Building 45

Literary/Arts Journal

Silent Cries

by Ben Hall

We were talking about life and death with Sister Helen Prejean; about lethal injection, murderers and killers; those seen by many to have lost their humanity. Some of the best friends I call family have committed murder, but their hearts do not line up with the horrible act they once committed by which society still defines them. The heart is such a mystery. I recently wrote a piece about the heart and the connection between the physical and metaphorical. The heart represents life, a hollow vessel which pumps thousands of gallons of life sustaining blood throughout the body each day. The heart is the center; we often say "the heart of the matter" is this or that. Everything in life has its own heartbeat, a tone and some type of sustaining flow. What does this mean for 2000 criminals inside a walled city?

One cannot miss the big penitentiary that sits off State Street sheathed by four cement walls and guard towers like a medieval castle. This prison so obviously visible to passersby yet hidden in so many ways is its own community. Just as every community has its own fragrance, its own heart, so this penal colony too has its own heart. The heart of the prison beats but it doesn't always pump life. I walk around entombed inside the confines of this both living and dead heart. Although my travels are limited, my feet have and continue to beat the pavement of these dimensions again and again taking the pulse of the prison. There are so many voices, mostly loud, boisterous and aggressive, but faintly, faintly I hear the silent cries. Near the softball diamond there is cheering; there's an assortment of activity in this section and some vitality. Cutting off the track, my feet touch down on the asphalt of the handball court. Somehow this area of the heart seems harder and darker. I pass by the many soldiers standing shoulder to shoulder, their faces colder. Iron masks of pride presumably corresponding with their hearts...and yet, I always sense deep within the recesses of the hardest heart that fear and ever s slightly, there it is again, those silent cries. Moving back to the track I turn aside my eyes from their watch. Would that I could I'd be invisible so that I could study each face. Maybe I could see what lies behind the masks of cold stares, somehow reaching past it and touching the lost dreams, deferred hopes and tears falling behind their eyes. Lines are drawn in the chow hall, and benches, tables and weights on the yard! Everything about the geography of this camp seems to separate us, locking us out of one another's lives, hiding behind lies.

There are other places in the heart that don't beat so cold. Ascending the stairs through the pathways of the heart passing the descending infected blood cells to the education floor. In class with my friends, you feel as if you're walking across hope and aspirations under construction compartment of the heart but always some fear. The silent cries are louder in this section and louder still as I walk into the chapel. So much so that the silence has transcended and is capable of being heard in some cases as its being healed. This sanctuary feels the softest and safest place inside the heart's chamber allowing you even to see outside and beyond your confinement. There is peace and joy in this part of the heart but the deep silent cry always lingers.
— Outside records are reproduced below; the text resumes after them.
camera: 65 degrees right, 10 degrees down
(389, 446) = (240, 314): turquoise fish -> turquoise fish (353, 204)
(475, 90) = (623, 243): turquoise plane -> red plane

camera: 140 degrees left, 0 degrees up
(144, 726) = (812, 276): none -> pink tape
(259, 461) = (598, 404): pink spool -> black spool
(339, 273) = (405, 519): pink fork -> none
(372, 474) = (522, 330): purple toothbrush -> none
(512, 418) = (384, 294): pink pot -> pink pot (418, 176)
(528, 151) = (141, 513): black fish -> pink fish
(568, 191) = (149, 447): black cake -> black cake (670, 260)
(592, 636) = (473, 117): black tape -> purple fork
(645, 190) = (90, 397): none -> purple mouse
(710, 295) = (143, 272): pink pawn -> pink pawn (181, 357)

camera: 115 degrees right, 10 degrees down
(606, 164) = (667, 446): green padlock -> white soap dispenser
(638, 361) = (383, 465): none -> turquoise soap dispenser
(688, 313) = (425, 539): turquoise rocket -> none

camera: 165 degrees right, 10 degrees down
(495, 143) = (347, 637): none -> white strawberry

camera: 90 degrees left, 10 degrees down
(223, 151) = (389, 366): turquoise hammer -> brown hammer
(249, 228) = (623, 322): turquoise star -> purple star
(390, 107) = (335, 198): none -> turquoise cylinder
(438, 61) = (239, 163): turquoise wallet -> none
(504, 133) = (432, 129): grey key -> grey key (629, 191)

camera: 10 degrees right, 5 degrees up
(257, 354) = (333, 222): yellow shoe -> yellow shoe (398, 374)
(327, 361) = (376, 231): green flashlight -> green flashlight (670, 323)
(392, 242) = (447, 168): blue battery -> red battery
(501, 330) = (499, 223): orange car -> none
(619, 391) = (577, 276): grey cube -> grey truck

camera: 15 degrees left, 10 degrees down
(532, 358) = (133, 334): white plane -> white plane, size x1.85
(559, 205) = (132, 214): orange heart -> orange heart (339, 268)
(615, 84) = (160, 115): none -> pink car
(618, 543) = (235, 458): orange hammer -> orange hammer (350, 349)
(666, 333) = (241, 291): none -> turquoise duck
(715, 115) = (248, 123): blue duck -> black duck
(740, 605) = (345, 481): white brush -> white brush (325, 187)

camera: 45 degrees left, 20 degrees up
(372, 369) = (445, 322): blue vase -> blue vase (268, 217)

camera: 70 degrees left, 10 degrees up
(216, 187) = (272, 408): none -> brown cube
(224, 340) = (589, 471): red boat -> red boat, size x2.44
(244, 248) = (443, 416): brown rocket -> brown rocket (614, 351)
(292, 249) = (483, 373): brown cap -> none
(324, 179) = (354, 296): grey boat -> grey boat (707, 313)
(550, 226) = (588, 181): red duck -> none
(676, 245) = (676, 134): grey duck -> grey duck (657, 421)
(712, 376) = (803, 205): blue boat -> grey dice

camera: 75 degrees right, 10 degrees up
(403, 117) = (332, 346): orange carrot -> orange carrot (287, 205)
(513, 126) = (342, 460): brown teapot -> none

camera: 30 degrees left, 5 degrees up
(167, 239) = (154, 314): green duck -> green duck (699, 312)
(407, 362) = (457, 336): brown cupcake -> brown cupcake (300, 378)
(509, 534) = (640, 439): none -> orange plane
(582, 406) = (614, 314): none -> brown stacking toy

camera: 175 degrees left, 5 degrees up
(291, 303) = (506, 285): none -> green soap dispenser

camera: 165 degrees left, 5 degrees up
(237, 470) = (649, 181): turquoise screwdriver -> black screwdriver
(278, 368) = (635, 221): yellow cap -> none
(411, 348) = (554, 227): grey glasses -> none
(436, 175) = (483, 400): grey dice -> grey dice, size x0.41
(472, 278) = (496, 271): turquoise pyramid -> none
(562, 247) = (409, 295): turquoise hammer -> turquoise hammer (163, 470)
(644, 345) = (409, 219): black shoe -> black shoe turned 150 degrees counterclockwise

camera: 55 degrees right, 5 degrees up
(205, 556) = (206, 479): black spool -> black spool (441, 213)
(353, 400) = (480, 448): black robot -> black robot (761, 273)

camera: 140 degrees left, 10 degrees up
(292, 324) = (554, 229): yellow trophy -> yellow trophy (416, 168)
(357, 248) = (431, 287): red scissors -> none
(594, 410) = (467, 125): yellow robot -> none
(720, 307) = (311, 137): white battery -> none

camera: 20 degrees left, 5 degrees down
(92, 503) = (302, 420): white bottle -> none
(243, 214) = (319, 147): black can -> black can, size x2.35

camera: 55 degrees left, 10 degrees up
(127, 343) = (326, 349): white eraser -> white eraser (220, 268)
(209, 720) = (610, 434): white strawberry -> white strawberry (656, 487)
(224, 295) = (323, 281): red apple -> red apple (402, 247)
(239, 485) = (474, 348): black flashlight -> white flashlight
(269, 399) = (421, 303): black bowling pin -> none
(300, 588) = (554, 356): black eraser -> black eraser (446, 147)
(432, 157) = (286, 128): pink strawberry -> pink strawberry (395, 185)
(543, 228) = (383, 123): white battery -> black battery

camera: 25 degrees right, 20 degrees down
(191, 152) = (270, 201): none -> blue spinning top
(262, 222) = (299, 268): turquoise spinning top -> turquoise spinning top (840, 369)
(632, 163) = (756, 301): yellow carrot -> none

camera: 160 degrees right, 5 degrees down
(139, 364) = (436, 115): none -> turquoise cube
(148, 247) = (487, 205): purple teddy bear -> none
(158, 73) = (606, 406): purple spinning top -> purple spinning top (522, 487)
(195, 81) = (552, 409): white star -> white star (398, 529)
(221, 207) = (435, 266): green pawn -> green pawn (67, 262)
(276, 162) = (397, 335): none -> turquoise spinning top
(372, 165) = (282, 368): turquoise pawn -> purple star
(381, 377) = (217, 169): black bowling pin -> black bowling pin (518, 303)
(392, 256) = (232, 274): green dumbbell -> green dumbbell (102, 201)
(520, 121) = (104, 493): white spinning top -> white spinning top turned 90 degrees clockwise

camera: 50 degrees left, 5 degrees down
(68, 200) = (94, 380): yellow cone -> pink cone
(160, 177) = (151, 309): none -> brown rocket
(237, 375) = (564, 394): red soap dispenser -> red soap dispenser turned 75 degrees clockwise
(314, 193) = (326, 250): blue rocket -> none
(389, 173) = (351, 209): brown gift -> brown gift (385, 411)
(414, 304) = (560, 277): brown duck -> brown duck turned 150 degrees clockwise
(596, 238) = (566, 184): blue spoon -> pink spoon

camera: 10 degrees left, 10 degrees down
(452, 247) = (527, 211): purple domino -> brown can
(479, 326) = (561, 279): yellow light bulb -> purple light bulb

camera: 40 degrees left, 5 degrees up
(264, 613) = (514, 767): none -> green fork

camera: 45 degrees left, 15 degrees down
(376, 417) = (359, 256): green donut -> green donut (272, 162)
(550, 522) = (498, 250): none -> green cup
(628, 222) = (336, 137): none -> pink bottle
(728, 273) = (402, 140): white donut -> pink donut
The visiting room seems a different heart altogether. I sense happiness, hope, longing to fall into the remaining space between you and the one you love, and fulfillment mixed with sorrow. In the visiting room there is a silent lamentation of another kind, that of a mother's heart broken, wondering where she went wrong and a child's pain not understanding.

The heart of the prison beats on as night seizes hold, taking this place captive. Those dreadful cries are now the loudest, 2000 different pulses, silent anguish and torment as quiet tears of regret, and shame and hopelessness tarnish pillows. The heart of the prison is broken, but God's grace is pouring through the cracks like a healing balm for those who would look for it, grace brings peace to the silent cries.